その状況変化とは、新型コロナウイルスの世界的流行です。感染拡大防止のため、集合研修が社内ルールで禁止となりました。当然、ブートキャンプもできません。ゼロベースから「どうやってデータ分析の民主化を進めるか」を練り直すことになりました。
まず「集合研修ができないなら、オンライン研修を内製でつくろう」という方針が決まりました。そして、オンライン研修なら受講人数をもっと増やせるよね、と議論が進みます。前年のブートキャンプ受講者は29名。オンラインなら桁を1つ上げられるよね、と。
では「桁を1つ上げた人数」を対象としたとき、誰に向けてどのような内容の研修にするか。オンライン版のブートキャンプ、つまり元々データを扱える人のスキルをさらに伸ばす、という方向性は違う。それでは結局「受講したい」と手を挙げる人は限られてしまう。「データ分析の民主化」というミッションを明文化したことも忘れてはならない。ならばオンライン研修は、これまでの「山の頂を高める」という方向性から「裾野を広げる」方向性へ振り切ろう。そんな考え方で、研修のコンセプトを固めていきました。
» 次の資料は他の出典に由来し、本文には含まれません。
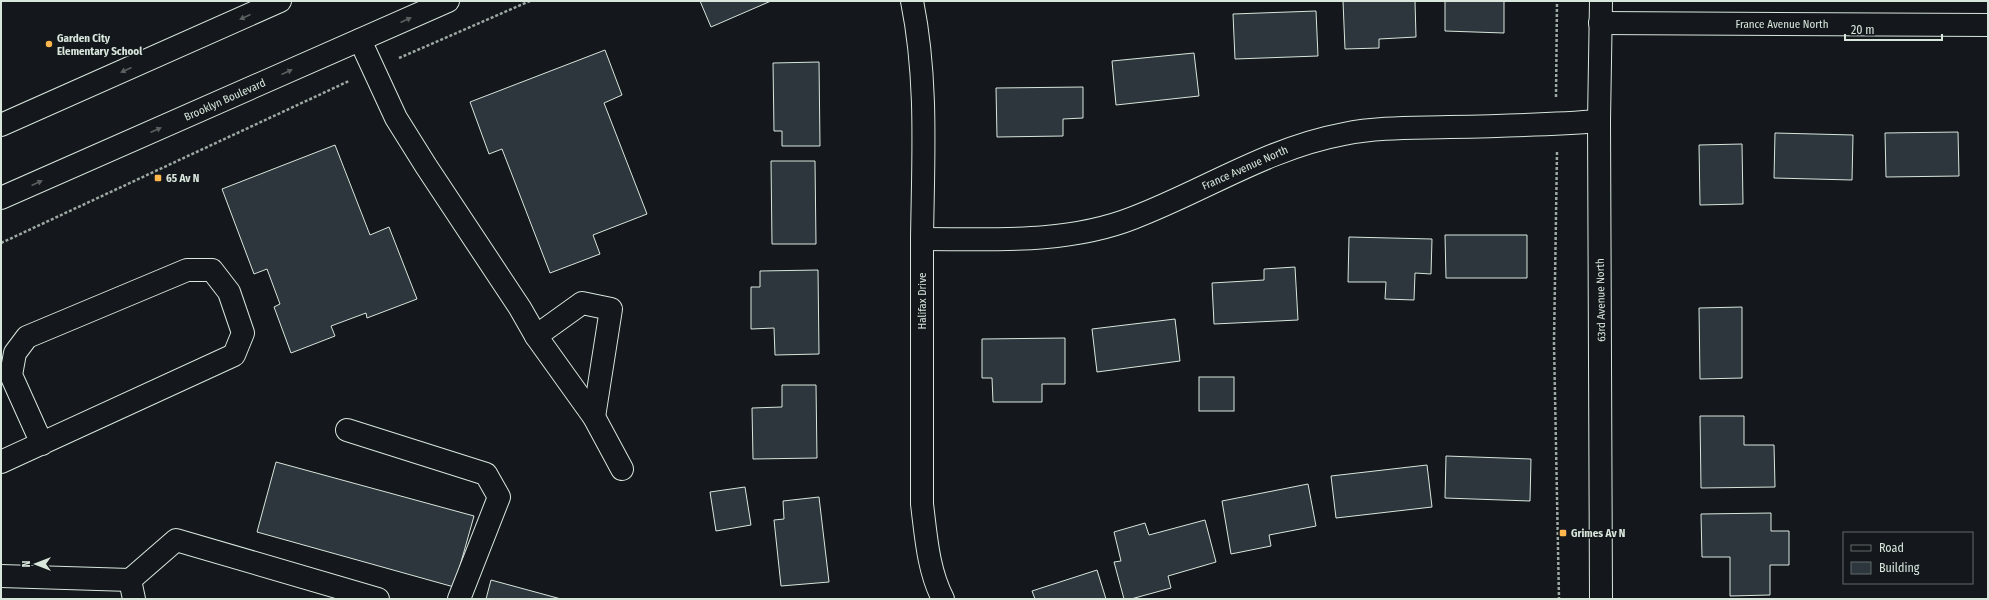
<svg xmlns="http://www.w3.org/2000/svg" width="1989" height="600" font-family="'Fira Sans Condensed',sans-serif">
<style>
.building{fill:#2c363c;stroke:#d8e6dc}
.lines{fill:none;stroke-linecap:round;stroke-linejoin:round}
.minor-casing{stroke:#d8e6dc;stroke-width:24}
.major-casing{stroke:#d8e6dc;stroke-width:24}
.path{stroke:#9da8a2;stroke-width:2.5;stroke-dasharray:3 2;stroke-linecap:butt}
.minor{stroke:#14181c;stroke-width:22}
.major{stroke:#14181c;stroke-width:22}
.oneway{fill:#59605f}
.poi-dot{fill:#ffb74d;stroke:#14181c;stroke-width:1.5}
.labels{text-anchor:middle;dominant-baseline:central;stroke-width:3;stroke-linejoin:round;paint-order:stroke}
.street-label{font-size:11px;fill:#d8e6dc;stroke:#14181c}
.poi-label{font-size:11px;font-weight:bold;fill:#d8e6dc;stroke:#14181c;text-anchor:start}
</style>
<rect width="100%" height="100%" fill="#14181c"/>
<g class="building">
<path d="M700,1H771L711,27Z"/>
<path d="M1343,1H1415L1416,37L1379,39V48L1345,49Z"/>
<path d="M1445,1H1504V33L1445,31Z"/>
<path d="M1316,11L1318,56L1235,59L1233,14Z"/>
<path d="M605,50L622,95L604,103L647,214L593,235L600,254L550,273L502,149L489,154L470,102Z"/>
<path d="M1194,53L1199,96L1116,105L1112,61Z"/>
<path d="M819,62L820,146H782V131H774L773,63Z"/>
<path d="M1083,87V118L1063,119V136L997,137L996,88Z"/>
<path d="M1958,132L1959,176L1886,177L1885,133Z"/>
<path d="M1775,133L1853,135L1852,180L1774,178Z"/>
<path d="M1742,144L1743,204L1700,205L1699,145Z"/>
<path d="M335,145L370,235L389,227L417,299L367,318L366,313L331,326L335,336L291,353L274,307L280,304L267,269L254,274L222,189Z"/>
<path d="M771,161H815L816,244H772Z"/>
<path d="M1445,235H1527V278H1446Z"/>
<path d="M1349,237L1432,239L1431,274L1415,273L1414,300L1385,299L1386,282H1348Z"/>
<path d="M1295,267L1298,320L1214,324L1212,283L1264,280V269Z"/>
<path d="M818,270L819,354L775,355L774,328L751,329V287H760V271Z"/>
<path d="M1742,307V378L1700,379L1699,308Z"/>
<path d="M1175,319L1180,361L1097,372L1092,329Z"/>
<path d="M1065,338V384H1042V402H993L992,378H982V339Z"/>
<rect x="1199" y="377" width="35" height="34"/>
<path d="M782,385H816L817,458L753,459L752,408L782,407Z"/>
<path d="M1700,416H1744V445H1774L1775,487L1701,488Z"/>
<path d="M1446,456L1531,459L1530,501L1445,498Z"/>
<path d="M276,462L474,516L454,587L257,532Z"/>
<path d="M1427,465L1432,507L1336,518L1331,476Z"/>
<path d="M1308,484L1316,526L1269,535L1271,546L1231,554L1222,501Z"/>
<path d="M745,487L751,525L716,531L710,492Z"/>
<path d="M819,497L829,582L781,586L774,520L784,519L783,501Z"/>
<path d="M1771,513V531H1789V565H1770V595L1730,596V557H1702L1701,514Z"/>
<path d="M1205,520L1216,562L1168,576L1171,588L1131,599H1124L1114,562L1121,561L1114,532L1145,523L1149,535Z"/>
<path d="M1097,570L1106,599H1035L1032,591Z"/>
<path d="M491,580L561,599H486Z"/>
</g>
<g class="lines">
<g class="minor-casing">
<g id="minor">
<path d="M912,1C928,80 923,159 922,240C922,328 922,416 922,504C926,536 928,570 943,599"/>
<path d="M1601,1L1599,121L1601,599"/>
<path d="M1600,23L1988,25"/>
<path d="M360,40L396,118L426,166L520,308L536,336L594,417L622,469"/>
<path d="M922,239C992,239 1067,244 1133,218C1204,191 1268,148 1344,134C1378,127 1414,128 1449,127C1499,126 1549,125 1599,121"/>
<path d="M536,336L582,303L611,309L594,417"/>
<path d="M347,430L486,474L499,497L459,599"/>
<path d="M1,462L234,355L243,333L229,292L212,270H187L27,337L15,353L11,375L42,444"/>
<path d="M1,576L130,580L176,540L378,599"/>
<path d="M130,580L134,599"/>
</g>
</g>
<g class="major-casing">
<g id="major">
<path d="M1,125L280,1"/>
<path d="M1,198L448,1"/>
</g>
</g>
<g class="path">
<path d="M399,58L530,1"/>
<path d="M1556,97L1557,1"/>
<path d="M1557,152L1554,343L1559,599"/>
<path d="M1,243L349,81"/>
</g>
<use href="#minor" class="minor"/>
<use href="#major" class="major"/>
</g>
<defs><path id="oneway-solid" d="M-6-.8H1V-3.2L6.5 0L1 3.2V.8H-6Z"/></defs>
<g class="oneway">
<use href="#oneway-solid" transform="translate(245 17) rotate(156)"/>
<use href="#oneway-solid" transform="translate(406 20) rotate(-24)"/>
<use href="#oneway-solid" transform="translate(126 70) rotate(156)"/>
<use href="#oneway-solid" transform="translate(287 72) rotate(-24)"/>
<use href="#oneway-solid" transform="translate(156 130) rotate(-24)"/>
<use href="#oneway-solid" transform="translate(37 183) rotate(-24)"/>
</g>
<g class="poi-dot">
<circle cx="49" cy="44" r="4"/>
<rect x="154" y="174" width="8" height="8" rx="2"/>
<rect x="1559" y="529" width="8" height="8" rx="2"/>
</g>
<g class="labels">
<g class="street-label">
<text x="1782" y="24">France Avenue North</text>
<text transform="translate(225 100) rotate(-24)">Brooklyn Boulevard</text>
<text transform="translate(1245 168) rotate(-24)">France Avenue North</text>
<text transform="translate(1601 300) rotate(-91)">63rd Avenue North</text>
<text transform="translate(922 301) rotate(-90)">Halifax Drive</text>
</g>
<g class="poi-label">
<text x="57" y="38">Garden City<tspan x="57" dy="13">Elementary School</tspan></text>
<text x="166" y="178">65 Av N</text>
<text x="1571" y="533">Grimes Av N</text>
</g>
</g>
<rect width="1989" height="600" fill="none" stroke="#d8e6dc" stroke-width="4"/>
<rect x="1843" y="532" width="130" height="52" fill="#14181c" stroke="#626a69"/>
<rect x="1851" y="545" width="20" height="6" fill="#14181c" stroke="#626a69"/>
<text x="1879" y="552" font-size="12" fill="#d8e6dc">Road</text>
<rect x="1851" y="562" width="20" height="12" fill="#2c363c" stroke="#626a69"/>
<text x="1879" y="572" font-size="12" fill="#d8e6dc">Building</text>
<g transform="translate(36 564) rotate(270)" stroke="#14181c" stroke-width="3" paint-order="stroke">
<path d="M0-3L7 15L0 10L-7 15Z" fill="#d8e6dc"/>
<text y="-6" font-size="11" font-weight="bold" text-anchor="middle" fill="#d8e6dc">N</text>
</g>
<path d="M1845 34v6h97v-6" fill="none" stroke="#d8e6dc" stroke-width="2"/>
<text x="1851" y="34" font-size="12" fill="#d8e6dc" stroke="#14181c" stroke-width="3" paint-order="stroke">20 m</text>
</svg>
研修コンセプト:データ分析官と一緒に仕事ができる人を育てる
独自に企画したオンライン研修は、1日30分の動画を25日間にわたって見る、というもの。オンデマンドでの視聴も可能としました。名前は「セルフペースラボ」。そのコンセプトを一言でいうと「データ分析官と一緒に仕事ができる人を育てる研修」です。
自分でコーディングできなくていい。自分で分析できなくていい。でも、データ分析官に的確に仕事を依頼できる。分析結果を使って改善し、インパクトを出せる。そういう人を増やすことで、データの利活用が全社で進むようになることを目指しました。